Our German rail services performed well, and we remain on-track with the mobilisation for our next contract which starts in June 2019. As expected, as we lapped the catch-up revenue recognised in the period last year, revenues declined by 0.7% in constant currency. If the catch up income is removed, then the underlying revenue improvement is 4%.
In the period we took the opportunity to amend and extend our Revolving Credit Facilities, securing nearly £500 million of liquidity to 2023.
We continue to have a strong pipeline of further acquisition and bidding opportunities across all divisions.
Dean Finch, Group Chief Executive, commented:
"I am pleased all of our divisions have started 2018 in a positive manner. Our strong revenue performance has again been driven by both organic growth and the benefit of recent acquisitions. Our diversified international portfolio continues to deliver broad-based growth and open additional opportunities for further expansion.

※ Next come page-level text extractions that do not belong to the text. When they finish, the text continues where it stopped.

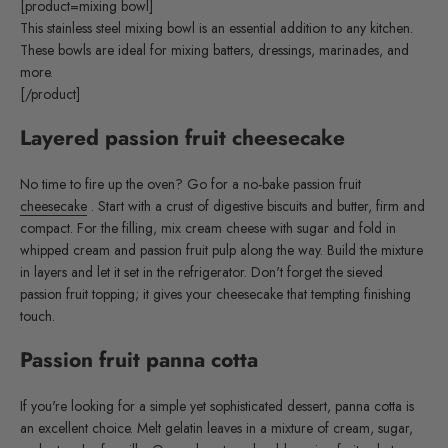
[product=mixing bowl]
This stainless steel mixing bowl is an essential addition to any kitchen.
These bowls are ideal for mixing batters, dressings, marinades, and
more.
[/product]
Layered passion fruit cheesecake
No time to fire up the oven? Go for a no-bake passion fruit
cheesecake
. Start with a crust of digestive biscuits and butter, firm and
compact. For the filling, mix cream cheese with sugar and fold in
whipped cream and passion fruit pulp along the way. Build the mixture
in layers and let it set in the refrigerator. Don't forget the sieved
passion fruit topping; it gives your cheesecake that tempting finishing
touch.
Passion fruit panna cotta
If you're looking for a simple yet sophisticated dessert, panna cotta is
an excellent choice. Melt gelatin leaves in a mixture of cream, sugar,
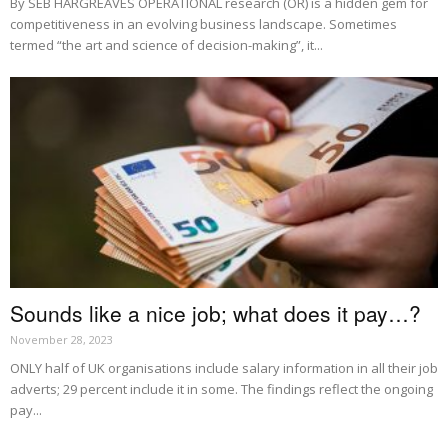
By SEB HARGREAVES OPERATIONAL research (OR) is a hidden gem for
competitiveness in an evolving business landscape. Sometimes
termed “the art and science of decision-making”, it...
Sounds like a nice job; what does it pay…?
November 28, 2023
ONLY half of UK organisations include salary information in all their job
adverts; 29 percent include it in some. The findings reflect the ongoing
pay...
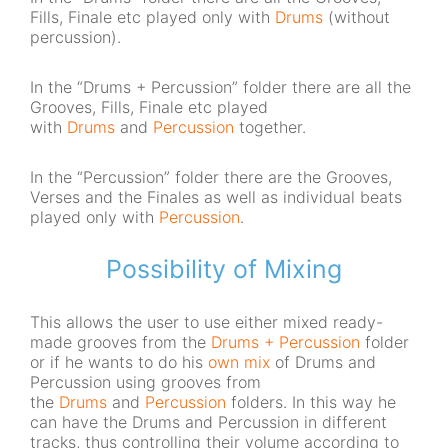
Fills, Finale etc played only with
Drums
(without
percussion).
In the “Drums + Percussion” folder there are all the
Grooves, Fills, Finale etc played
with
Drums
and
Percussion
together.
In the “Percussion” folder there are the Grooves,
Verses and the Finales as well as individual beats
played only with
Percussion
.
Possibility of Mixing
This allows the user to use either mixed ready-
made grooves from the
Drums + Percussion
folder
or if he wants to do his
own mix
of Drums and
Percussion using grooves from
the
Drums
and
Percussion
folders. In this way he
can have the Drums and Percussion in different
tracks, thus controlling their volume according to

"We continue to focus on operational excellence to drive growing shareholder value by both delivering high quality services for our customers and generating cash to invest in future expansion. These opportunities will continue to be sought in a disciplined manner and we will only pursue them if they meet our strict financial criteria. We remain on track to meet our full year profit and cash flow expectations."
National Express Group PLC
Chris Davies, Group Finance Director
0121 460 8655
Anthony Vigor, Director of Policy and External Affairs
Louise Richardson, Head of Investor Relations
020 7379 5151
There will be a conference call for investors and analysts at 0815 on 16 May 2018. Dial in details are as follows:
UK Toll Number: +44 33 3300 0804
UK Toll-Free Number: 0800 358 9473
URL for international dial in numbers: http://events.arkadin.com/ev/docs/NE_W2_TF_Events_International_Access_List.pdf
Participant pin: 78531978#
All revenue, profit and margin data is based on the Group's continuing operations and refers to normalised results, which exclude intangible amortisation for acquired businesses, profit for the period from discontinued operations and consequent UK restructuring. The Board believes that this gives a more comparable year-on-year indication of the operating performance of the Group and allows users of this information to understand management's key performance measures.
Constant currency basis compares current period's results with the prior period's results translated at the current period's exchange rates. The Board believes that this gives a better comparison of the underlying performance of the Group.